Geron’s practical ML textbook, highlighted for foundational concepts rather than code. The highlights capture the conceptual scaffolding that makes ML intuitive. Core mental models:

When ML Is the Right Tool. Three conditions: (a) Problems where hand-tuned rules are too complex, (b) problems with no good traditional solution, (c) getting insights from large/complex datasets. If you can write explicit rules that work, you probably don’t need ML.
Feature vs. Attribute. An attribute is a data type (“Mileage”). A feature is an attribute plus its value (“Mileage = 15,000”). This distinction matters when discussing data schemas versus model inputs.
The Bias-Variance Zoo. Overfitting: model is too complex relative to data quantity and noise. Sampling bias: nonrepresentative data from flawed collection method (even large samples can have this). Data snooping bias: using information you wouldn’t have had at prediction time.
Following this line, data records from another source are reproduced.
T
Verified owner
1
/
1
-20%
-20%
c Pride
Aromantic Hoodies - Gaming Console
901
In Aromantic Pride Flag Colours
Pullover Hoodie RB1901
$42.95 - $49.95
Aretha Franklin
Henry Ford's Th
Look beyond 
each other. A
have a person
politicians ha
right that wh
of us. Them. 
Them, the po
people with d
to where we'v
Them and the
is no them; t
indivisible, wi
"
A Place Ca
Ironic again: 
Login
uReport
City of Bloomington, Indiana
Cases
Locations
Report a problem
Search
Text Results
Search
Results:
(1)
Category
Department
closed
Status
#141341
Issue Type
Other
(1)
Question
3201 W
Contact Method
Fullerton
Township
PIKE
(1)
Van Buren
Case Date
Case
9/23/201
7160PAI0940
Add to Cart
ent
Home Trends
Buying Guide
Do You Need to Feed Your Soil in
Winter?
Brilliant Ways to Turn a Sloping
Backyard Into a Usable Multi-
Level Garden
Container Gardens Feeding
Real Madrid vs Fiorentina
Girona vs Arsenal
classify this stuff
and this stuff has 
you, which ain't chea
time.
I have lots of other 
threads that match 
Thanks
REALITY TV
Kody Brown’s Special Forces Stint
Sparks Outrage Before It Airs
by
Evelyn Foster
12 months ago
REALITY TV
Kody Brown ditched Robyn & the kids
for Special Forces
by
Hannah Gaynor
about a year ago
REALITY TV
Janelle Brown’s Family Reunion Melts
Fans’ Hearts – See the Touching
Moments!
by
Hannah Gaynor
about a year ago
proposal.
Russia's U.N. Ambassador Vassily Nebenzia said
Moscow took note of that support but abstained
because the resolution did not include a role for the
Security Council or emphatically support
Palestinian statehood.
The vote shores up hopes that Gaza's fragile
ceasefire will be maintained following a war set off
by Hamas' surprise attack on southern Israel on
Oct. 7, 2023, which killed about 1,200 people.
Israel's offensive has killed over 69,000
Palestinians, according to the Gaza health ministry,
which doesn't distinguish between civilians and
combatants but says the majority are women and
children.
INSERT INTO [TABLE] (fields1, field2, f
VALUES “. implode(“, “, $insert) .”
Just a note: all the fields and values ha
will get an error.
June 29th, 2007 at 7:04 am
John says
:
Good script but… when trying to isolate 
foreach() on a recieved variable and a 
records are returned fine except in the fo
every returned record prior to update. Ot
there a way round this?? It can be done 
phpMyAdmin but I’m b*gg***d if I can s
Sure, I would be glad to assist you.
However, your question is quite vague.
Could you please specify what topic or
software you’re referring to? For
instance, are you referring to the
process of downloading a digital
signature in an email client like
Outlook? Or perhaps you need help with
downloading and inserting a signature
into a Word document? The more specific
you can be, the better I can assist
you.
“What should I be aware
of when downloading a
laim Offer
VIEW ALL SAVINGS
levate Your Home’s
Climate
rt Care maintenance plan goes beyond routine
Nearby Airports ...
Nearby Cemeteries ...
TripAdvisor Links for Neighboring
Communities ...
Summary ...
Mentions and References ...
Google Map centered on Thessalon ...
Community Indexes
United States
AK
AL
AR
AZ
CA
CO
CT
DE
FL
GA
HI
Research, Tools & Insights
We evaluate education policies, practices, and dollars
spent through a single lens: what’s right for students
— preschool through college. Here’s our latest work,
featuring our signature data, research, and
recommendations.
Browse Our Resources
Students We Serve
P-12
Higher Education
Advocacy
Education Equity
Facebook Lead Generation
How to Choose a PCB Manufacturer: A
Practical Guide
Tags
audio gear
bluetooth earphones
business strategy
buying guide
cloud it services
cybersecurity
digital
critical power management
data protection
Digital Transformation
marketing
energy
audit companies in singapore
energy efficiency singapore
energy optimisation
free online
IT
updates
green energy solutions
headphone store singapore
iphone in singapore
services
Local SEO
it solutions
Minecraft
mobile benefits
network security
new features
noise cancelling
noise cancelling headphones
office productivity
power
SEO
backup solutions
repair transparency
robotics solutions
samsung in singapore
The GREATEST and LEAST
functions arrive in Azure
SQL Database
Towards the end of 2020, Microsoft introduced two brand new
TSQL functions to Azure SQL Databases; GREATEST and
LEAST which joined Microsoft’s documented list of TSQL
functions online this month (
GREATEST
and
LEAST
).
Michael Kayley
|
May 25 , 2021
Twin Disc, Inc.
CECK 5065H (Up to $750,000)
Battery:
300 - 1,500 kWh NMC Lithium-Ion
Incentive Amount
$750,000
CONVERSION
Each has a different remedy.
Dimensionality Reduction as Pre-Processing. Reducing training data dimensions before feeding to another algorithm often improves speed, storage, and sometimes even performance. The counterintuitive insight: throwing away some data can make your model better.
Pipeline Resilience and Silent Failures. In ML pipelines, a broken upstream component can go unnoticed because downstream components continue using stale output. The system degrades silently. Without proper monitoring, data gets stale and overall performance drops gradually rather than crashing obviously.
Cost Functions vs. Utility Functions. You can frame model evaluation as minimizing how bad (cost function) or maximizing how good (utility function). The choice affects optimization behavior and interpretation.

Relevance

06-reference/2026-04-03-data-science-for-business — Geron’s “when to use ML” criteria complement Provost’s canonical task taxonomy. Together they answer: what task type, and whether ML is even the right approach.
06-reference/2026-04-03-feature-stores-hierarchy — The feature vs. attribute distinction is why feature stores exist — they manage the mapping from raw attributes to model-ready features.
06-reference/2026-04-03-ghosts-in-the-data — Silent pipeline failures are exactly the “ghosts” that haunt data systems. Monitoring for data freshness is as critical as monitoring for errors.

Open Questions

In the LLM era, does dimensionality reduction still matter, or do transformer architectures handle high-dimensional input natively?
How should silent failure monitoring adapt to AI agent systems where the “pipeline” is a conversation chain?